## PROBLEMS TO WORK ON
• 1. In the Lake Erie ice thread, what did the first poster carry while walking out toward Mouse from the ferry dock?
• 2. Translate this sentence from the Lake Erie ice thread into Spanish: "It is extremely hard to tell there is a hole when there is water everywhere."
• 3. Resume the Lake Erie ice thread from the point where it stops.

## DOCUMENT TEXT
•••

# Lake Erie is getting dangerous!



## quicktafix1 (Feb 4, 2009)

Have been fishing Erie off Catawba since Thursday. With the warming temperatures there is a lot of water from the melting snow everywhere. This is making things very dangerous as you can see from this YouTube video which was shot Friday afternoon (



 ) This guy was heading in following an airboat trail when he hit broken ice where the airboat went through. Even on good ice it is not a good idea to follow the boats as they weigh so much with all the people and gear and can crack the ice where it is hard to tell. I was in front of the airboat on my 4-wheeler. It is extremely hard to tell there is a hole when there is water everywhere. He was unable to get his 4-wheeler out, however, he is still alive. He was wearing a survival suit. I walked out for a short way towards Mouse from the ferry dock with a spud bar this morning but gave it up when it continually went through with ease.


----------



## Pikedaddy (Jul 20, 2005)

Thanks man, I just learned something that I didn't ever think of.


----------



## fishingful (Apr 5, 2004)

never follow an air boat trail.....the captians that have have air boats are pretty good but there are a few private guys that go where ever....my dad almost droped through one today where an airboat droped through


----------



## capt j-rod (Feb 14, 2008)

•••

## PROVIDED DATA
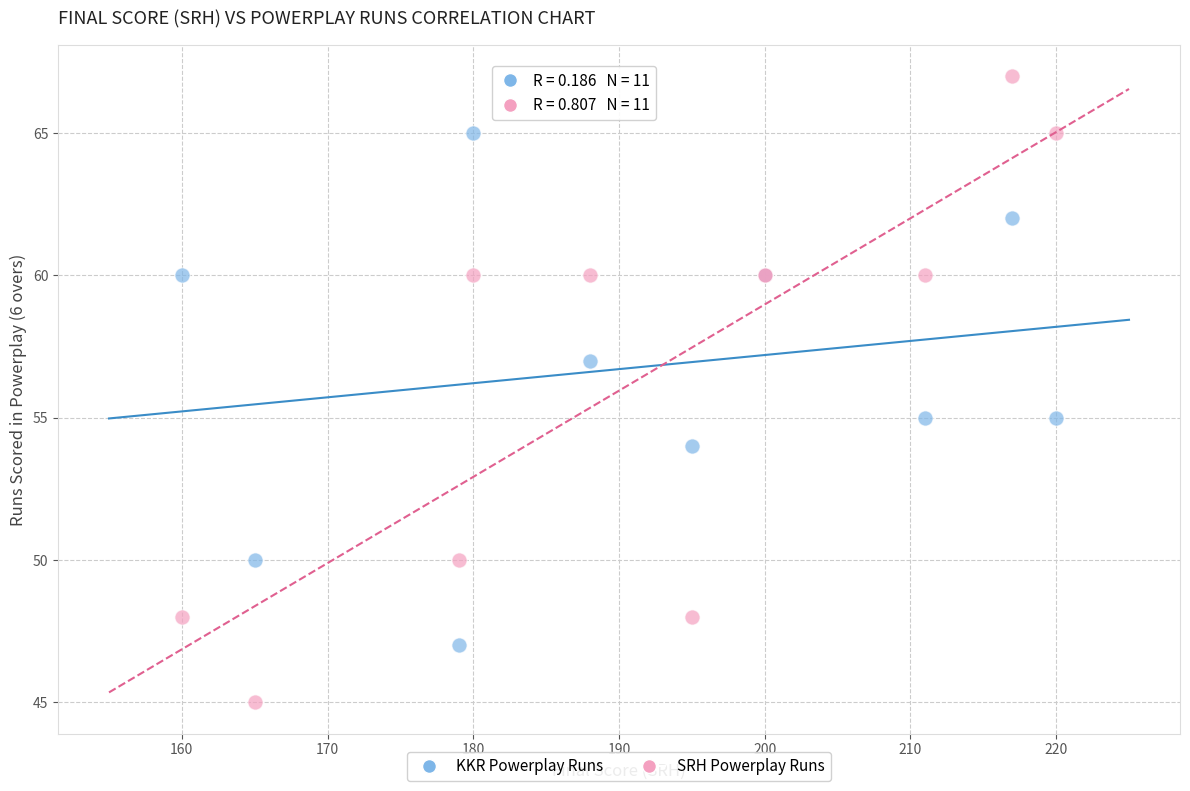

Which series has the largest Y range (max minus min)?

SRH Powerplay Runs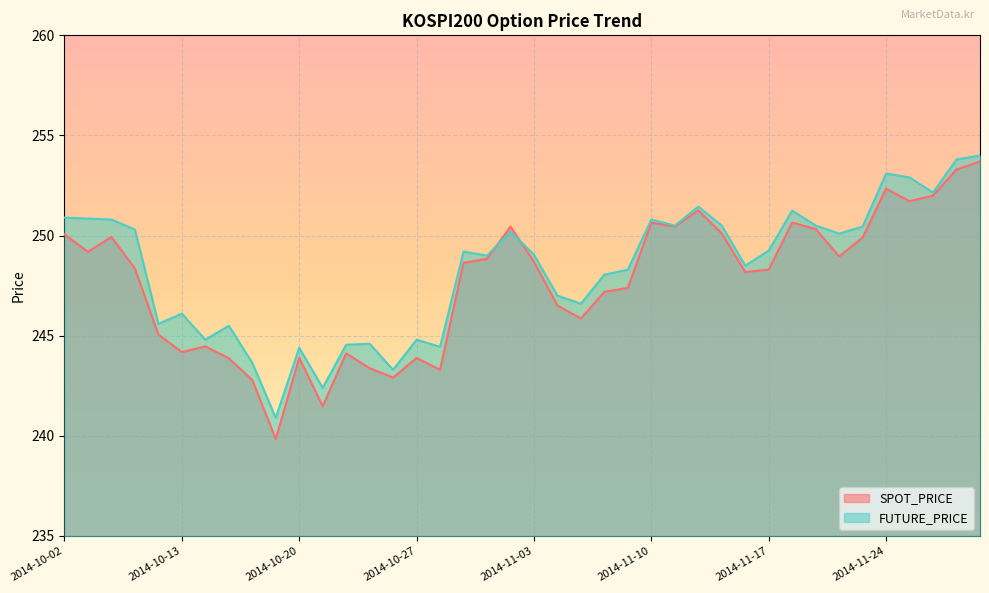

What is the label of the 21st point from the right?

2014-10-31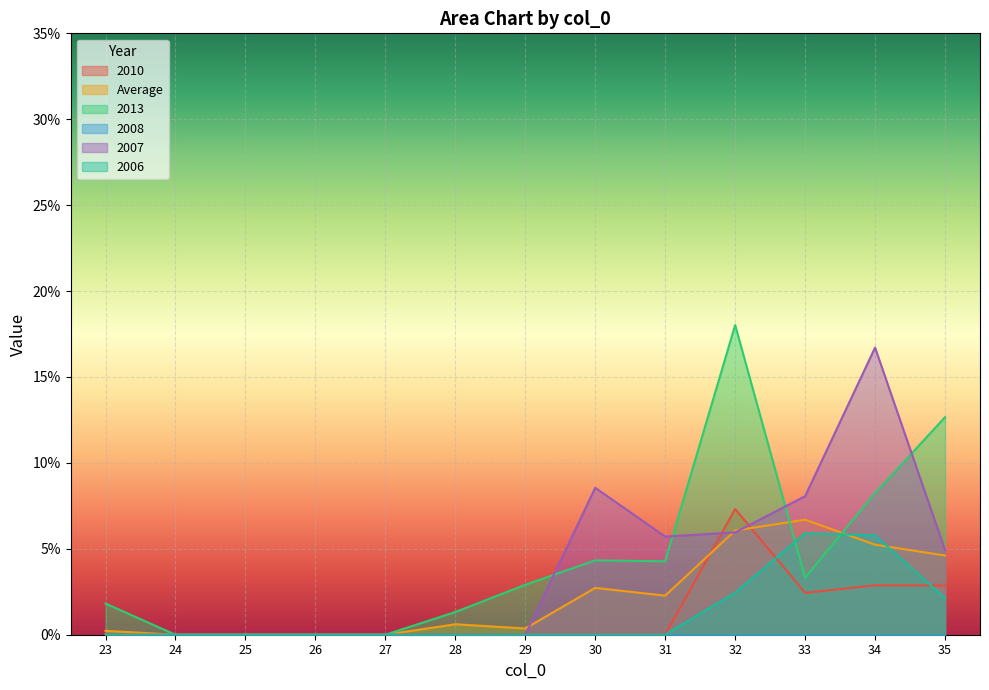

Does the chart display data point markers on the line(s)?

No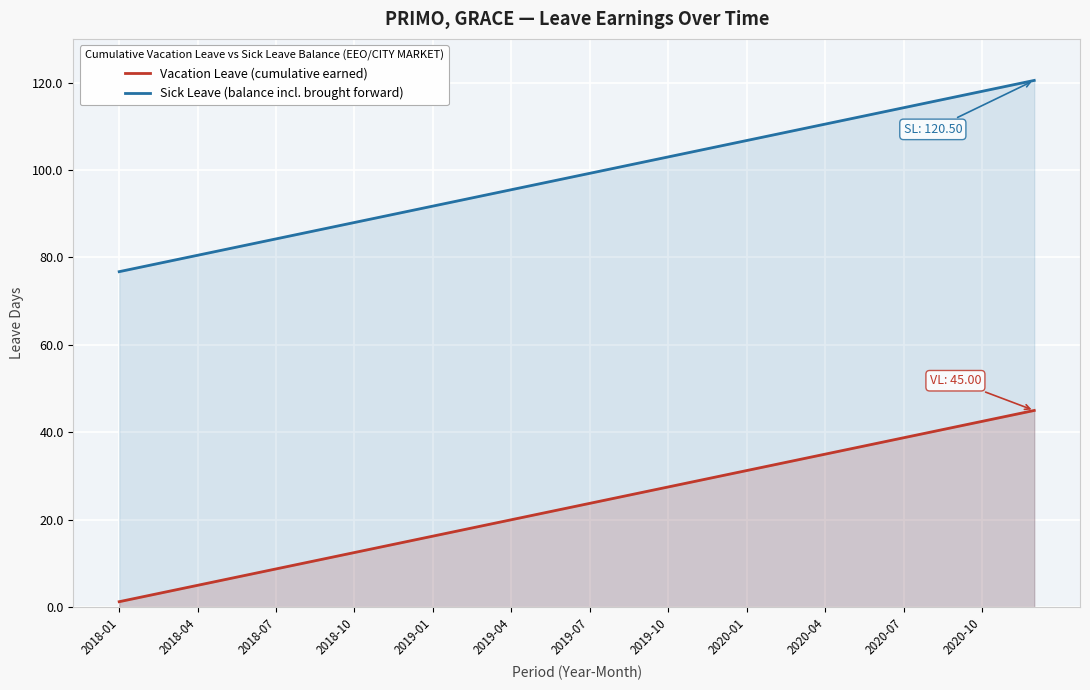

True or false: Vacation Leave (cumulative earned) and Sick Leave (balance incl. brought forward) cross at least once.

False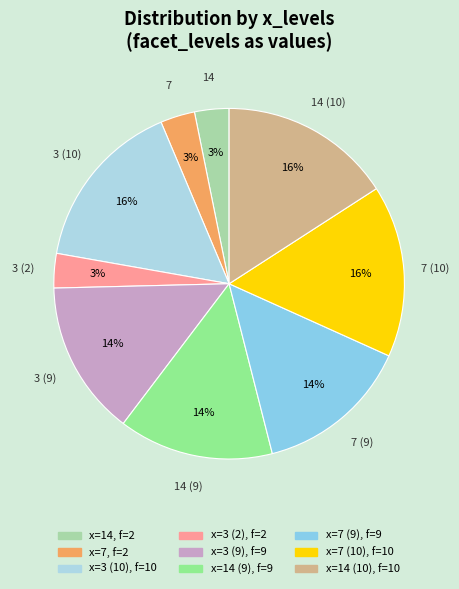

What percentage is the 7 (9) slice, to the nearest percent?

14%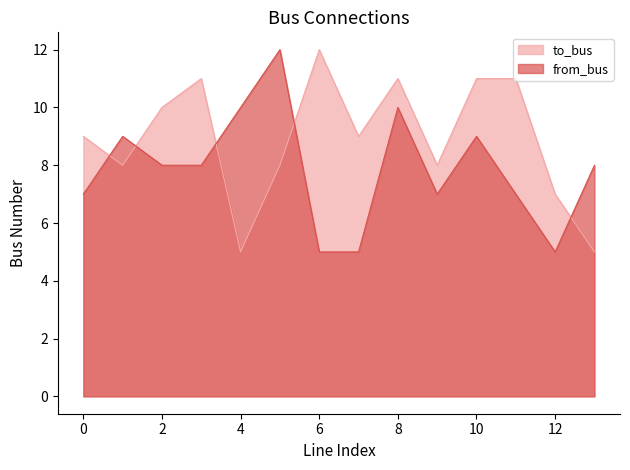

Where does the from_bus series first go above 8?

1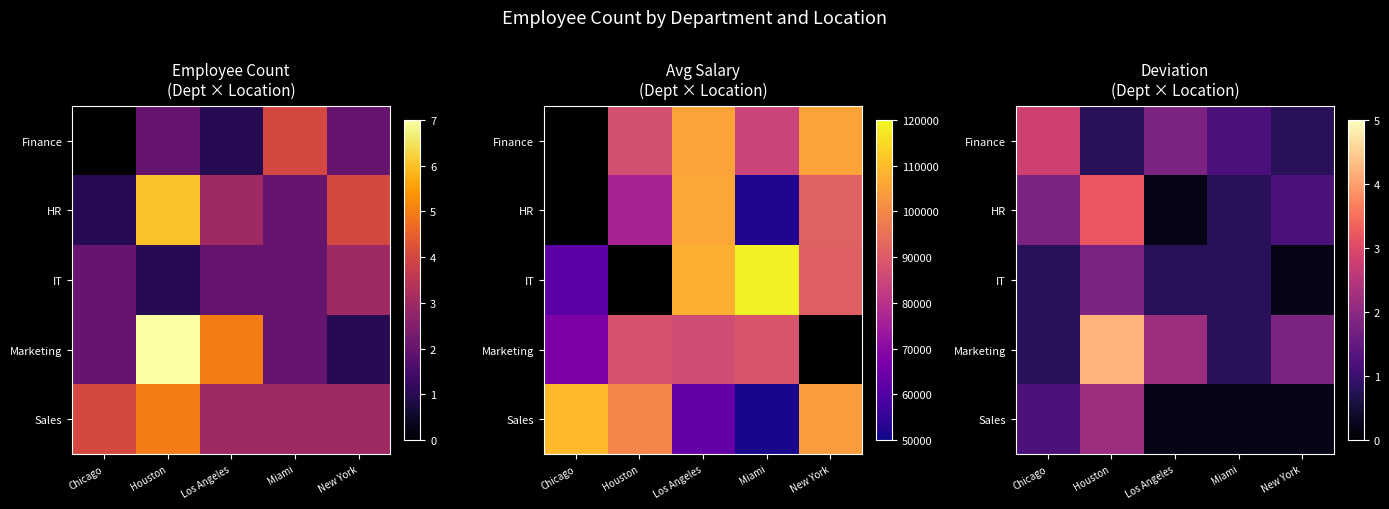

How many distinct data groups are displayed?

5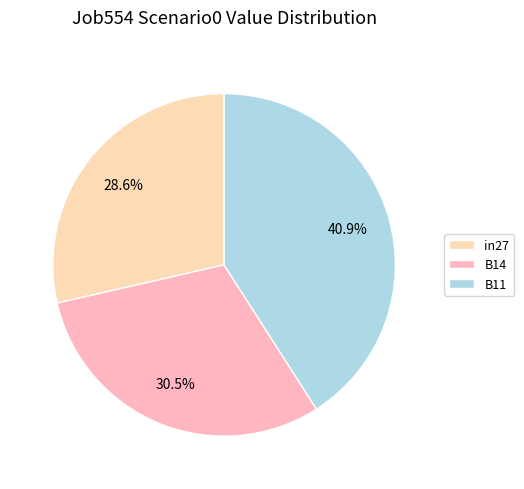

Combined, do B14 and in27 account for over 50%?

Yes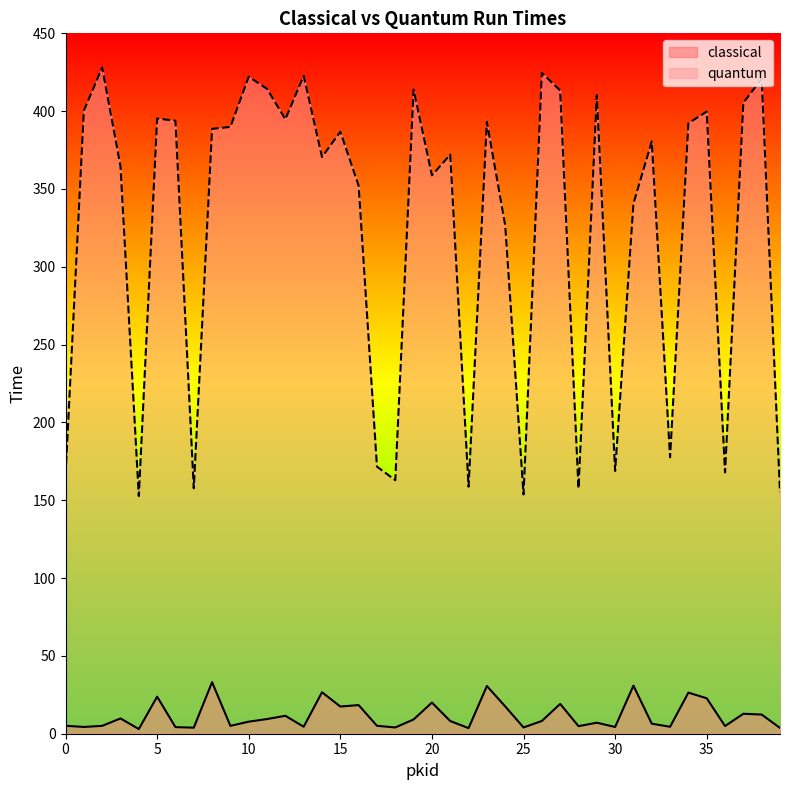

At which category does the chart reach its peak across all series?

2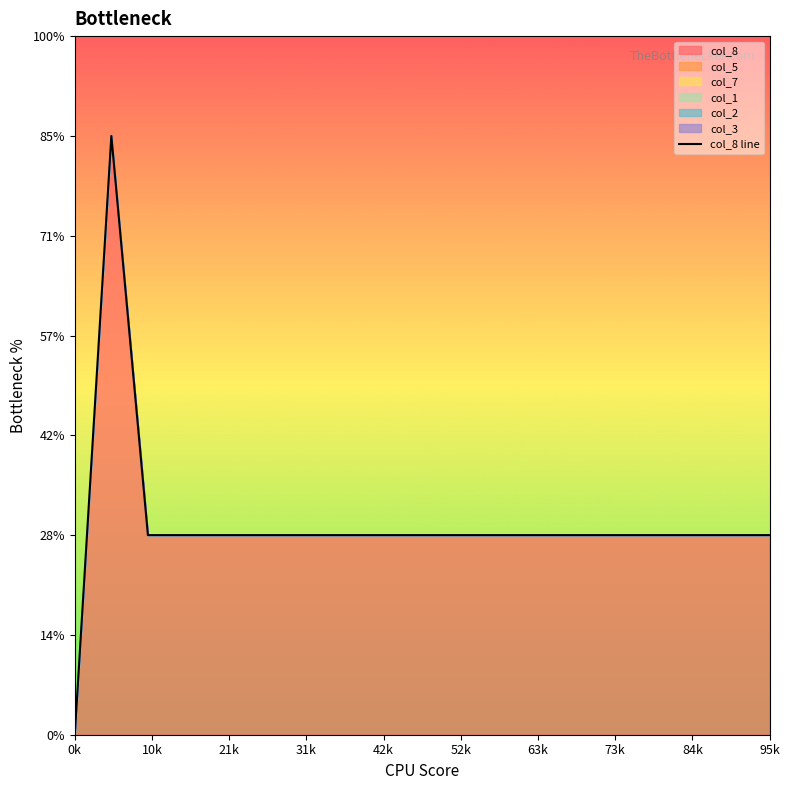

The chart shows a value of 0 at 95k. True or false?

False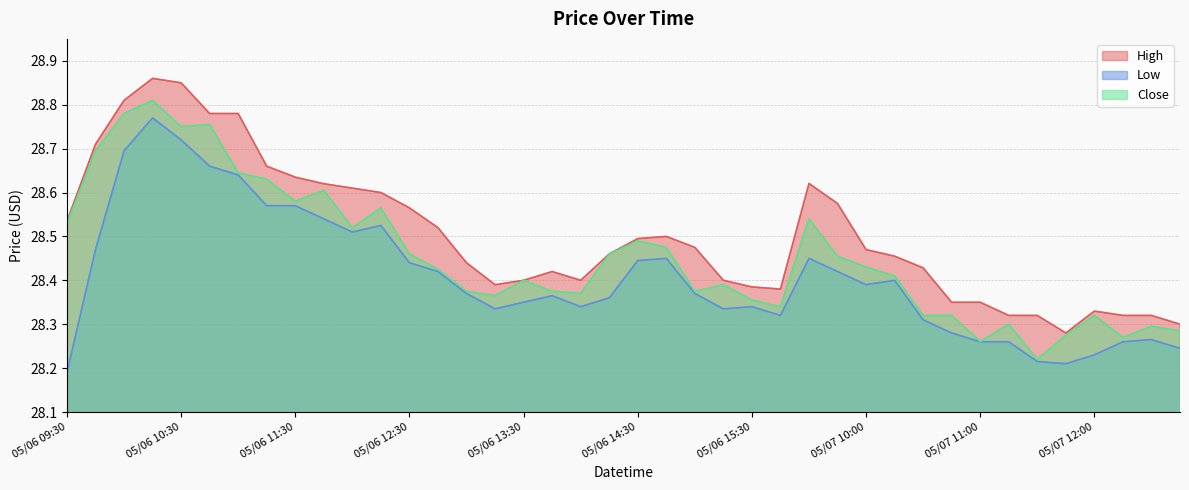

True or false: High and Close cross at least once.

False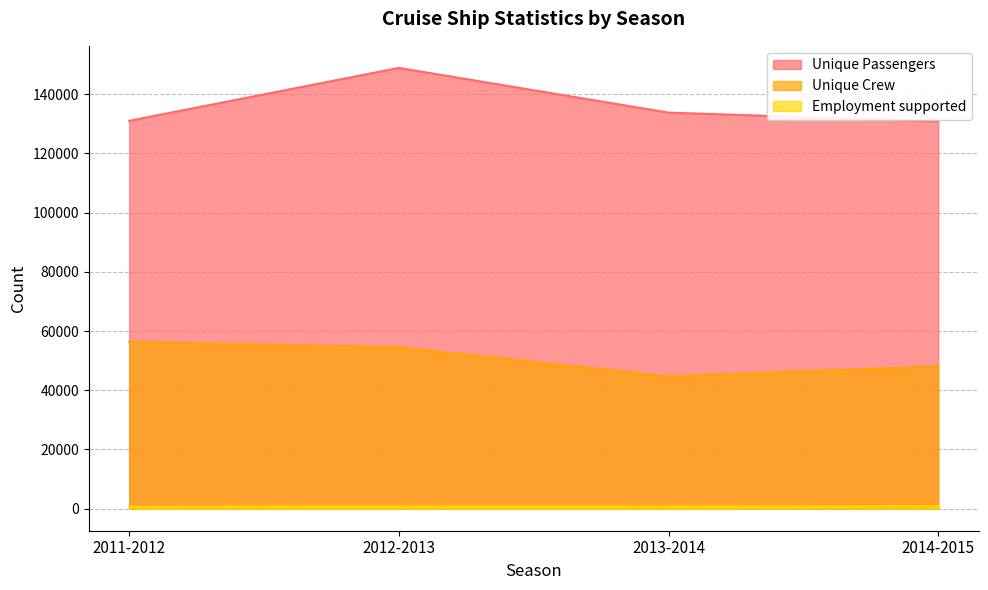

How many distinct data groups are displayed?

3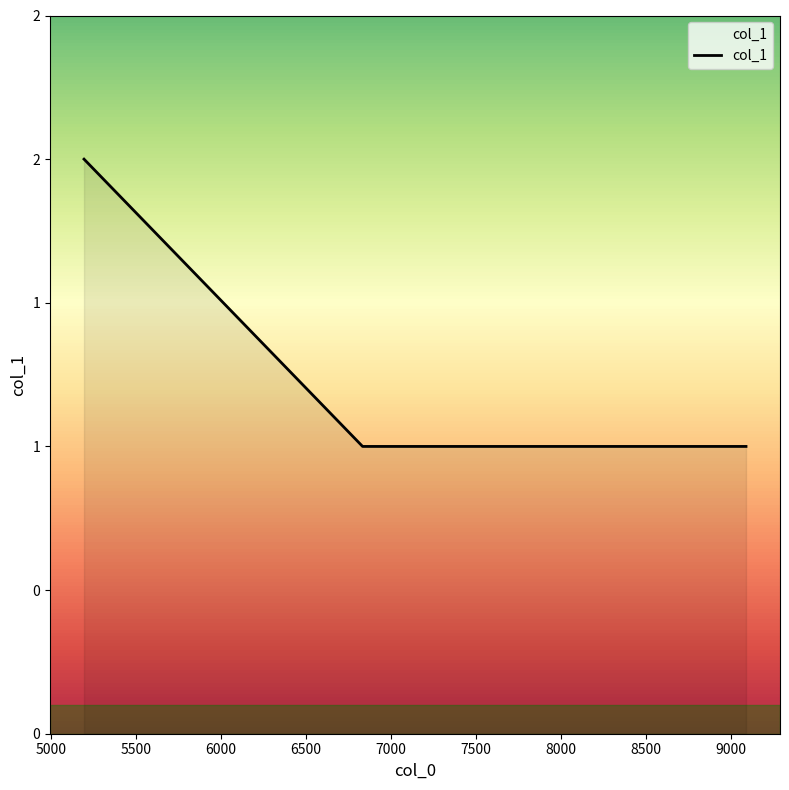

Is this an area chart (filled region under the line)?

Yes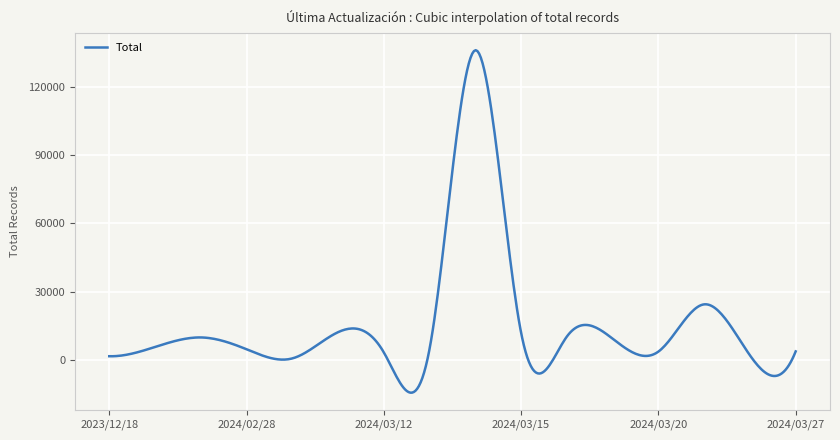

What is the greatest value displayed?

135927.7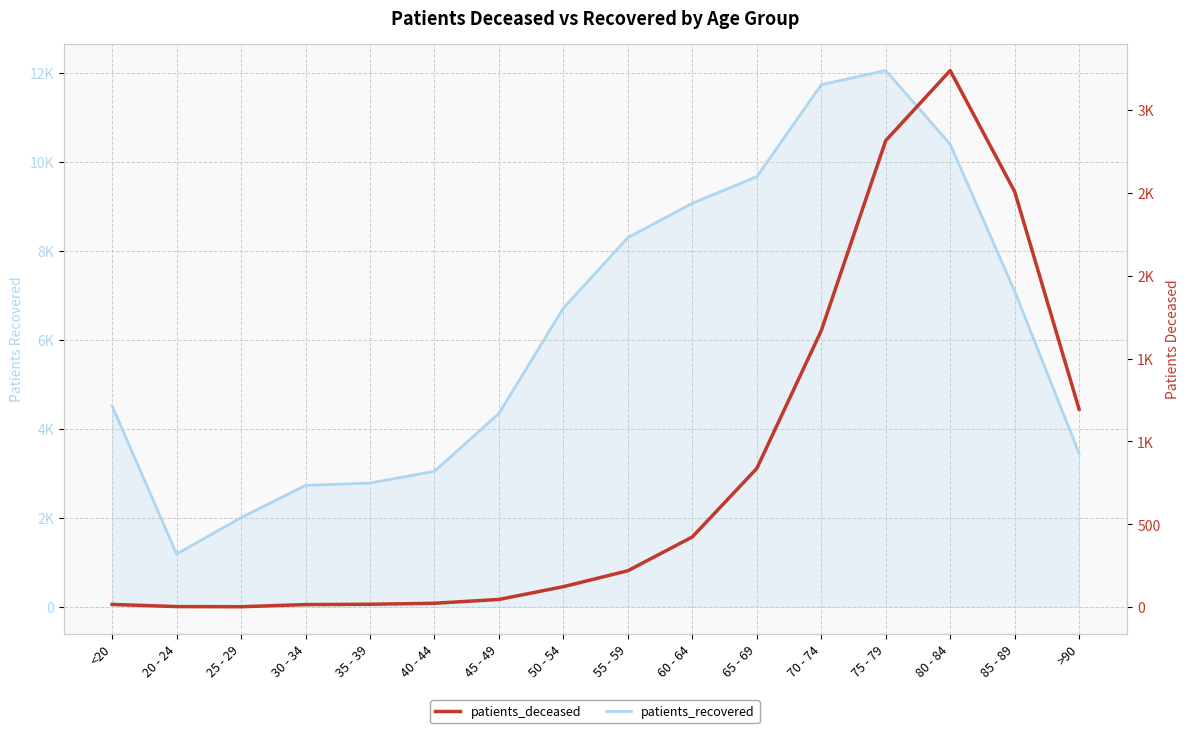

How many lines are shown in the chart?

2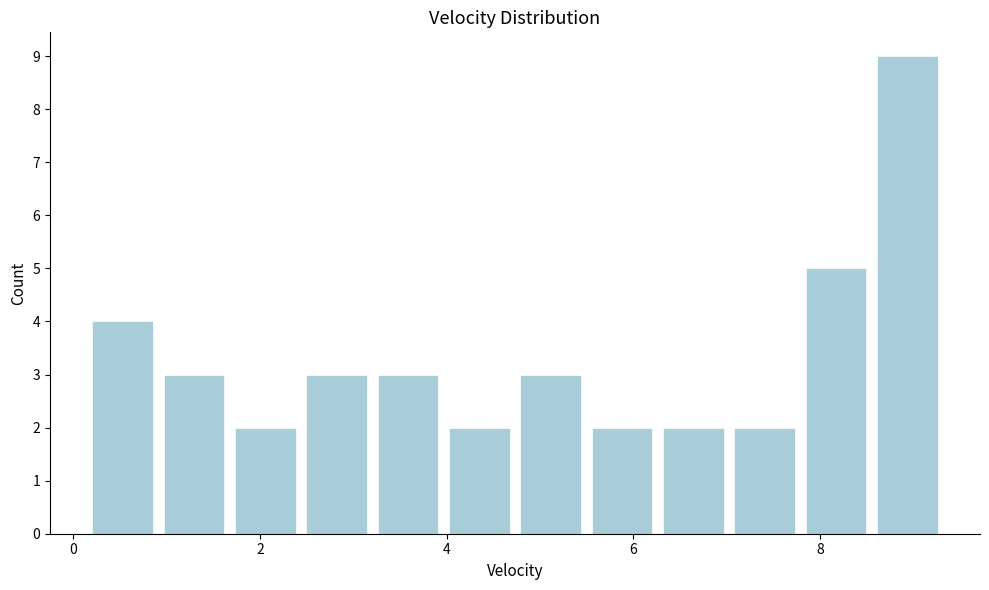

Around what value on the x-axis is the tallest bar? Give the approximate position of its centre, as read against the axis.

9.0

•••

## ANSWERS FOR THE TASKS
• 1. A spud bar.

• 2. Es extremadamente difícil darse cuenta de que hay un agujero cuando hay agua por todas partes.

• 3.
My sources for the ice said that the mainland ice from CIC and Mazuriks was never good enough to take a machine out on. Yes there is some good ice, but as you can see it is 10' away from 2" ice. The islands have good ice, but the fishing has been slow. Someone dumped a JD Gator in last week. This is what I have heard from a very reliable source. You all are entitlied to your own opinions, decisions, and judgement, but until things change you will not see me up there. If nothing else hire an airboat guide until this weather makes up it's mind. Also take a GPS due to the fog. Be safe and tight lines. Sorry if anyone disagrees with this info.


----------



## icefisherman4life (Aug 5, 2007)

did that guy get his quad back out?


----------



## Hoosier Daddy (Aug 19, 2005)

capt j-rod said:


> My sources for the ice said that the mainland ice from CIC and Mazuriks was never good enough to take a machine out on. Yes there is some good ice, but as you can see it is 10' away from 2" ice. The islands have good ice, but the fishing has been slow. Someone dumped a JD Gator in last week. This is what I have heard from a very reliable source. You all are entitlied to your own opinions, decisions, and judgement, but until things change you will not see me up there. If nothing else hire an airboat guide until this weather makes up it's mind. Also take a GPS due to the fog. Be safe and tight lines. Sorry if anyone disagrees with this info.


Sounds like pretty darn good advice to me.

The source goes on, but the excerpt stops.